Autonomous Vehicles
This project explores AI-driven autonomy for vehicles—focusing on perception, decision-making, and safety—to enable safer, more efficient transport across roads and controlled environments.
Project Overview
The Autonomous Vehicles initiative focuses on building and testing AI components that allow vehicles to perceive their environment, plan safe trajectories, and execute control commands—while always prioritizing safety and interpretability.
Current tracks include:
- Perception: Detecting vehicles, pedestrians, lanes, traffic signs, and signals.

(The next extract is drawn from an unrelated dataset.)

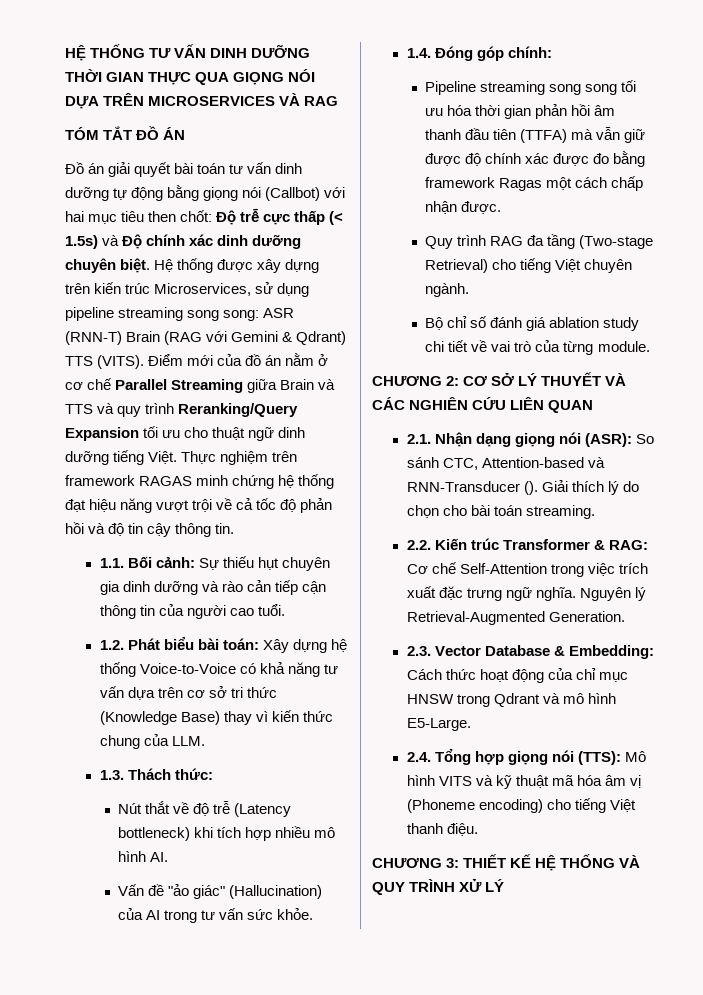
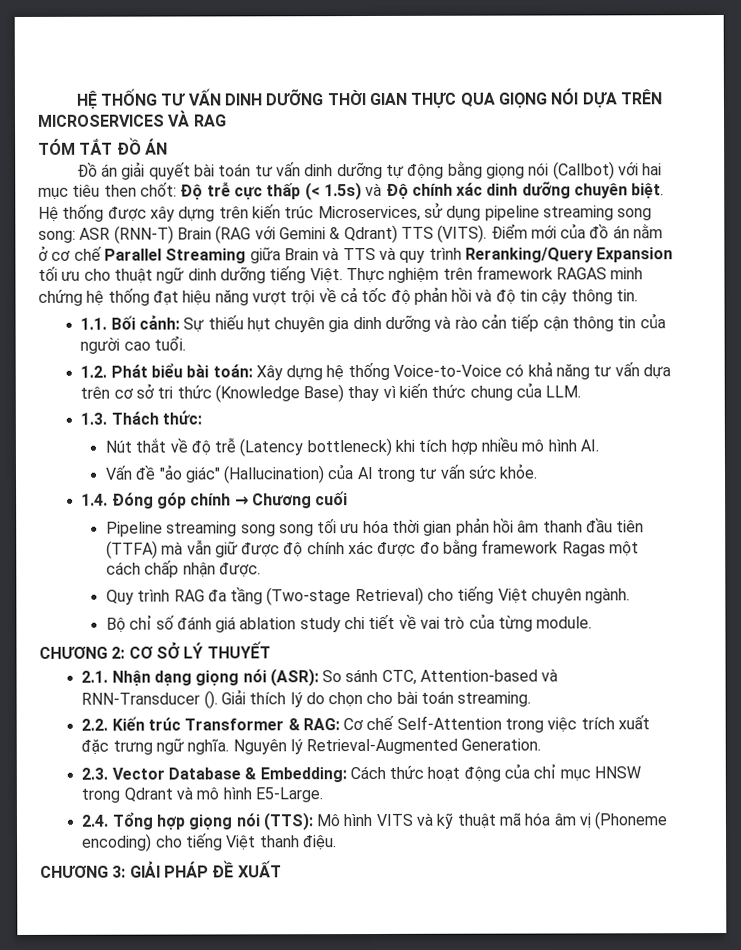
[507,46,552,58] chính: -> [190,491,349,509] chính → Chương cuối
[605,373,627,386] [372,397,594,413] VÀ CÁC NGHIÊN CỨU LIÊN QUAN -> (271, 650) none
[463,854,641,871] [372,878,505,895] THIẾT KẾ HỆ THỐNG VÀ QUY TRÌNH XỬ LÝ -> [129,860,282,878] GIẢI PHÁP ĐỀ XUẤT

- Prediction: Anticipating the motion and intent of nearby agents.
- Planning & Control: Generating collision-free, comfortable paths and following them precisely.
Objectives
- Maximize safety with conservative decision-making and fallback strategies.
- Reduce human interventions across diverse real-world scenarios.
- Leverage simulation to test rare and edge-case events.
- Create modular autonomy components that can also support ADAS (driver-assist) systems.
Tech Stack & Methods
The project integrates multiple sensor modalities and learning methods:
- Sensors: Cameras, LiDAR (simulated/real), radar, GPS, and IMU.
- Models: Deep CNNs & transformers for perception, trajectory prediction networks, and RL/optimization for planning.
- Simulation: Virtual environments for training, replaying logs, and stress-testing edge cases.
- Deployment: On-vehicle compute (edge) plus cloud-based analytics for fleet learning.
Real-world Applications
- Autonomous shuttles and campus vehicles.
- Advanced driver-assistance modules: lane-keeping, adaptive cruise, collision warnings.
- Logistics and warehouse robots/vehicles for controlled settings.
- Driver behavior analytics and safety scoring tools.
Safety & Regulation
The design emphasizes redundancy, safe fallback, and compliance with emerging AV guidelines. Human oversight, logging, and explainable metrics are central to every test and deployment.